Знают только горы (Гордеева) - страница 98

Ингиза не сдержалась и дала волю слезам.

— Нет… — дальше слов разобрать было невозможно. Инфанта рыдала, шмыгала носом, хватала Емину за руки, пытаясь что-то объяснить, но выходили только охи и ахи.

— Ну, поплачь, — принцепсиона сочувственно закусила губу, готовая и сама расплакаться вместе с несчастной подругой.

Проревевшись, Ингиза, наконец, смогла поведать ей о своём горе.

— Я люблю другого.

Емина ахнула поражённо и прикрыла рот ладошкой. Выходить замуж без любви, по её мнению, было вполне нормально, тем более членам королевских семей. Но выходить замуж, когда ты любишь другого мужчину, думаешь, грезишь о нём, это обрекать себя на муки и страдания.

— Как же так? Ингиза, да в кого ты влюбилась? Погоди, в Арна, наследника Гнёзда?

— Уже не наследника, — поправила её инфанта. — Но, не в него. И не в его друзей! — предупредила она следующий вопрос Емины. — Не спрашивай, ладно! Он обещал…

А что, собственно, Инис ей обещал? Что женится? Нет. Он просил её не выходить замуж несколько месяцев. А что потом?

Ингизе стало муторно на душе. Она обещала ему верить! И верила! Непонятно во что и зачем, но верила!

— Он красивый? — осторожно спросила Емина, не зная, как лучше и правильнее продолжать разговор.

— Какая разница, — удручённо буркнула инфанта. — Красивый… Не это главное! Он… не такой, как все!

— Разумеется, — с готовностью согласилась принцепсиона. Шарль для неё тоже был не таким как все, единственным и неповторимым. — А когда… помолвка?

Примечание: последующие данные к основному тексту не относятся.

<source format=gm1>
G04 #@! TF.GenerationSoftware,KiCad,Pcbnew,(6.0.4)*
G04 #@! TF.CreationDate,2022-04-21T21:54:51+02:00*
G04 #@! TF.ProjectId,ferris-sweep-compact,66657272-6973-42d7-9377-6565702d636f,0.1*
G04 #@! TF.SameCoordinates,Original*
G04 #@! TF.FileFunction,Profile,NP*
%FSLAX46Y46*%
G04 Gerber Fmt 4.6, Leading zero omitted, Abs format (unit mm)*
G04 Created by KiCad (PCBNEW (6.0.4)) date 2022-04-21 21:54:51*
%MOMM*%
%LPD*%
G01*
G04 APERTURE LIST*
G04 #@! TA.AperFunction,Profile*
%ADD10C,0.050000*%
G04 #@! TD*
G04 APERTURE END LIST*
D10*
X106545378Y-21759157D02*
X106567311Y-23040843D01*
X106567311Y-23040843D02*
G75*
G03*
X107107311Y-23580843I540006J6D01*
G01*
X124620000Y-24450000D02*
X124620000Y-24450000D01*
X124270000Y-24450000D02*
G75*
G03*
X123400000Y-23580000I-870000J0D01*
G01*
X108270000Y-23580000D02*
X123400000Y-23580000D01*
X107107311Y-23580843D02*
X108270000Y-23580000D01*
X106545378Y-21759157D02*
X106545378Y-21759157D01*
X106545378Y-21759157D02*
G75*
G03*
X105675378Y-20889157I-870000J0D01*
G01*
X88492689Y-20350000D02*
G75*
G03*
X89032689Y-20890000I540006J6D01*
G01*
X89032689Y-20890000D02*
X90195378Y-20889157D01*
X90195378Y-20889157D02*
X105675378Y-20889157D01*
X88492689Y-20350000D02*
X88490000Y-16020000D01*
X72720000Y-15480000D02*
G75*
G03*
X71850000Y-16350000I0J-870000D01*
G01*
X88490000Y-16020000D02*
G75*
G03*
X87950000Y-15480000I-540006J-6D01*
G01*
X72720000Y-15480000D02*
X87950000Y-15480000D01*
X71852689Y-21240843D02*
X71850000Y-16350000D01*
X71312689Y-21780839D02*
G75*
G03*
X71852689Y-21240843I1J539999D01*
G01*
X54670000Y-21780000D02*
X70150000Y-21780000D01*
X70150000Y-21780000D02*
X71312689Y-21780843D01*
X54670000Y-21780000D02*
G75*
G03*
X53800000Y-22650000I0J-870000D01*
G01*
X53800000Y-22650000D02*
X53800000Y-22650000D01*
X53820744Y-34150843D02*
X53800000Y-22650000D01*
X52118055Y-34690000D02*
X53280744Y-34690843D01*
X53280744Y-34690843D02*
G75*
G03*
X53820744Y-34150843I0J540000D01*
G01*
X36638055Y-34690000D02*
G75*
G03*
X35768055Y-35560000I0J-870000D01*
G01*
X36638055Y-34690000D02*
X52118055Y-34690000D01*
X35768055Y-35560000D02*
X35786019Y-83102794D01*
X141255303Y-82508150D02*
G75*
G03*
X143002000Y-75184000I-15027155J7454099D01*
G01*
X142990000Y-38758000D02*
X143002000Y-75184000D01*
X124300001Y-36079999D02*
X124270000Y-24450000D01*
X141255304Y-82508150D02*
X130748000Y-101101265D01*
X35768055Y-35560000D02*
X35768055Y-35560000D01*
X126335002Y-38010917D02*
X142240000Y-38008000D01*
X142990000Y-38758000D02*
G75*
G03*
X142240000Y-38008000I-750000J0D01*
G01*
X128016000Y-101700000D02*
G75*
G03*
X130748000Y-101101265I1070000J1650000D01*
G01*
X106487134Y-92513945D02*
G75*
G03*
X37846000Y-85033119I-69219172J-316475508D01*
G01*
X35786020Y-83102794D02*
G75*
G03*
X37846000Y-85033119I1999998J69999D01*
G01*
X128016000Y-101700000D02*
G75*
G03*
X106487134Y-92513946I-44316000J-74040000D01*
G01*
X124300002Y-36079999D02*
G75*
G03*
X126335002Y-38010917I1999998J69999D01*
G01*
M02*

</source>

— Совсем скоро. Отец пригласил Ривера к нам с визитом. Я жду его с ужасом!

— Послушай, Ингиза, а ты произведи на него плохое впечатление! Может, он и передумает?

— Как это? Нагрубить что ли?

— Нет! Надо постараться узнать, какие ему женщины не нравятся, и стать именно такой!

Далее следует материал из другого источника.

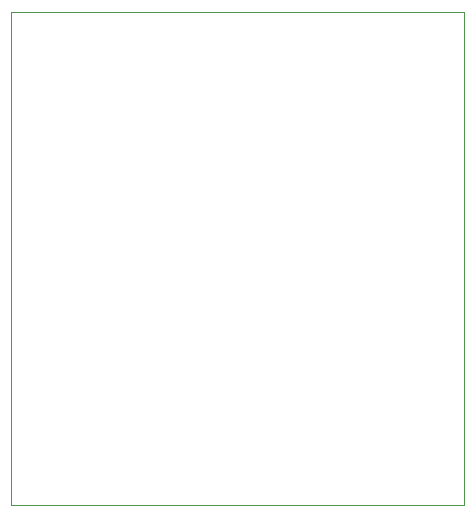
<source format=gbr>
G04*
G04 #@! TF.GenerationSoftware,Altium Limited,Altium Designer,22.4.2 (48)*
G04*
G04 Layer_Color=0*
%FSLAX25Y25*%
%MOIN*%
G70*
G04*
G04 #@! TF.SameCoordinates,58CDF047-041F-4824-80A0-4C5186096447*
G04*
G04*
G04 #@! TF.FilePolarity,Positive*
G04*
G01*
G75*
%ADD39C,0.00100*%
D39*
X99000Y340000D02*
X250000D01*
Y504500D01*
X99000D01*
Y340000D01*
M02*

</source>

— Какой? Вдруг, ему толстые не нравятся? Так мне что, прикажешь, специально потолстеть?

— Давай не будем торопиться и постараемся как можно больше узнать о навакрийском короле.

— У кого?

— У людей, Ингиза, у людей.


Густой зеленоватый дым выполз из жертвенной чаши, словно обожравшийся питон, и медленно заструился вниз, вдоль толстой резной стойки, сворачиваясь в кольца и меняя цвет на болотно-бурый. Почти достигнув пола, он, как живой, потянулся к ногам жреца, окутывая сапоги мужчины невесомым кольцом. Жрец недовольно переступил ногами, отгоняя дымные оковы, и с недовольным видом закрыл чашу медным колпаком.

— Третий раз они отказывают нам… — задумчиво проговорила Эрима, откидывая с головы капюшон обрядового балахона, — обижены или нечего сказать?

Протус повторил её действия и тяжело вздохнул.